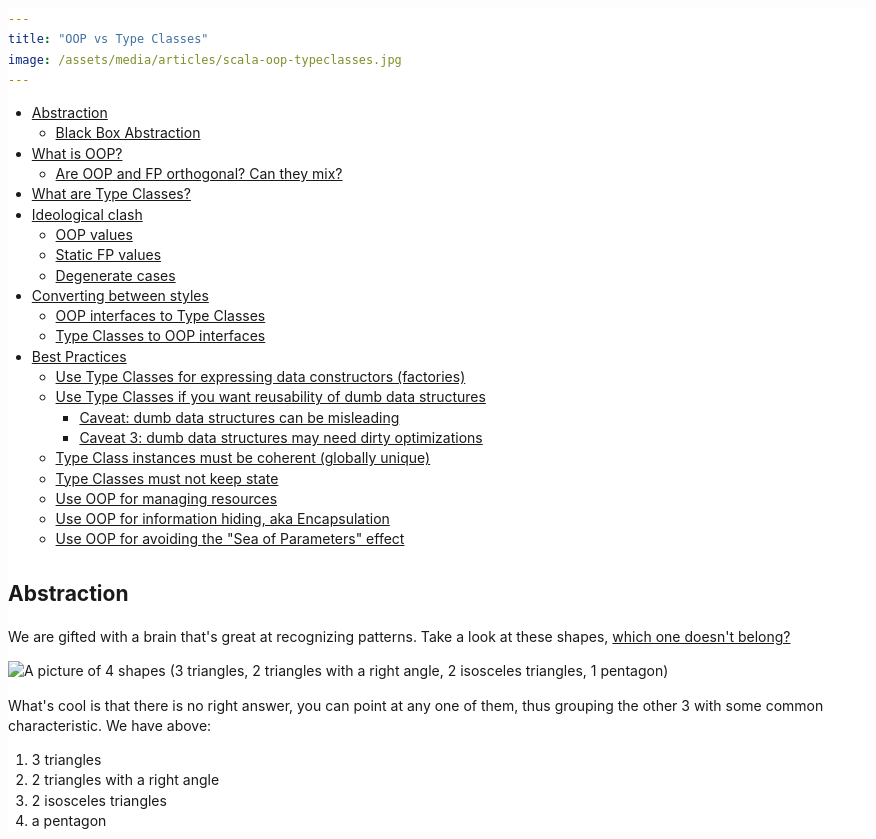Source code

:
 ```yaml
---
title: "OOP vs Type Classes"
image: /assets/media/articles/scala-oop-typeclasses.jpg
---
```


- [Abstraction](#abstraction)
  - [Black Box Abstraction](#black-box-abstraction)
- [What is OOP?](#what-is-oop)
  - [Are OOP and FP orthogonal? Can they mix?](#are-oop-and-fp-orthogonal-can-they-mix)
- [What are Type Classes?](#what-are-type-classes)
- [Ideological clash](#ideological-clash)
  - [OOP values](#oop-values)
  - [Static FP values](#static-fp-values)
  - [Degenerate cases](#degenerate-cases)
- [Converting between styles](#converting-between-styles)
  - [OOP interfaces to Type Classes](#oop-interfaces-to-type-classes)
  - [Type Classes to OOP interfaces](#type-classes-to-oop-interfaces)
- [Best Practices](#best-practices)
  - [Use Type Classes for expressing data constructors (factories)](#use-type-classes-for-expressing-data-constructors-factories)
  - [Use Type Classes if you want reusability of dumb data structures](#use-type-classes-if-you-want-reusability-of-dumb-data-structures)
    - [Caveat: dumb data structures can be misleading](#caveat-dumb-data-structures-can-be-misleading)
    - [Caveat 3: dumb data structures may need dirty optimizations](#caveat-3-dumb-data-structures-may-need-dirty-optimizations)
  - [Type Class instances must be coherent (globally unique)](#type-class-instances-must-be-coherent-globally-unique)
  - [Type Classes must not keep state](#type-classes-must-not-keep-state)
  - [Use OOP for managing resources](#use-oop-for-managing-resources)
  - [Use OOP for information hiding, aka Encapsulation](#use-oop-for-information-hiding-aka-encapsulation)
  - [Use OOP for avoiding the "Sea of Parameters" effect](#use-oop-for-avoiding-the-sea-of-parameters-effect)

## Abstraction

We are gifted with a brain that's great at recognizing patterns. Take a look at these shapes, [which one doesn't belong?](https://www.goodreads.com/book/show/31243369-which-one-doesn-t-belong)

<img src="{% link assets/media/articles/which-one-doesnt-belong-1.png %}" 
    alt="A picture of 4 shapes (3 triangles, 2 triangles with a right angle, 2 isosceles triangles, 1 pentagon)" />

What's cool is that there is no right answer, you can point at any one of them, thus grouping the other 3 with some common characteristic. We have above:

1. 3 triangles
2. 2 triangles with a right angle
3. 2 isosceles triangles
4. a pentagon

(REQUIRED ACTION) Here the job is to print all the data exactly, skipping any image.

(RESPONSE TO THIS EXERCISE)
Source code

:
 ```yaml
---
title: "OOP vs Type Classes"
image: /assets/media/articles/scala-oop-typeclasses.jpg
---
```


- [Abstraction](#abstraction)
  - [Black Box Abstraction](#black-box-abstraction)
- [What is OOP?](#what-is-oop)
  - [Are OOP and FP orthogonal? Can they mix?](#are-oop-and-fp-orthogonal-can-they-mix)
- [What are Type Classes?](#what-are-type-classes)
- [Ideological clash](#ideological-clash)
  - [OOP values](#oop-values)
  - [Static FP values](#static-fp-values)
  - [Degenerate cases](#degenerate-cases)
- [Converting between styles](#converting-between-styles)
  - [OOP interfaces to Type Classes](#oop-interfaces-to-type-classes)
  - [Type Classes to OOP interfaces](#type-classes-to-oop-interfaces)
- [Best Practices](#best-practices)
  - [Use Type Classes for expressing data constructors (factories)](#use-type-classes-for-expressing-data-constructors-factories)
  - [Use Type Classes if you want reusability of dumb data structures](#use-type-classes-if-you-want-reusability-of-dumb-data-structures)
    - [Caveat: dumb data structures can be misleading](#caveat-dumb-data-structures-can-be-misleading)
    - [Caveat 3: dumb data structures may need dirty optimizations](#caveat-3-dumb-data-structures-may-need-dirty-optimizations)
  - [Type Class instances must be coherent (globally unique)](#type-class-instances-must-be-coherent-globally-unique)
  - [Type Classes must not keep state](#type-classes-must-not-keep-state)
  - [Use OOP for managing resources](#use-oop-for-managing-resources)
  - [Use OOP for information hiding, aka Encapsulation](#use-oop-for-information-hiding-aka-encapsulation)
  - [Use OOP for avoiding the "Sea of Parameters" effect](#use-oop-for-avoiding-the-sea-of-parameters-effect)

## Abstraction

We are gifted with a brain that's great at recognizing patterns. Take a look at these shapes, [which one doesn't belong?](https://www.goodreads.com/book/show/31243369-which-one-doesn-t-belong)

<img src="{% link assets/media/articles/which-one-doesnt-belong-1.png %}" 
    alt="A picture of 4 shapes (3 triangles, 2 triangles with a right angle, 2 isosceles triangles, 1 pentagon)" />

What's cool is that there is no right answer, you can point at any one of them, thus grouping the other 3 with some common characteristic. We have above:

1. 3 triangles
2. 2 triangles with a right angle
3. 2 isosceles triangles
4. a pentagon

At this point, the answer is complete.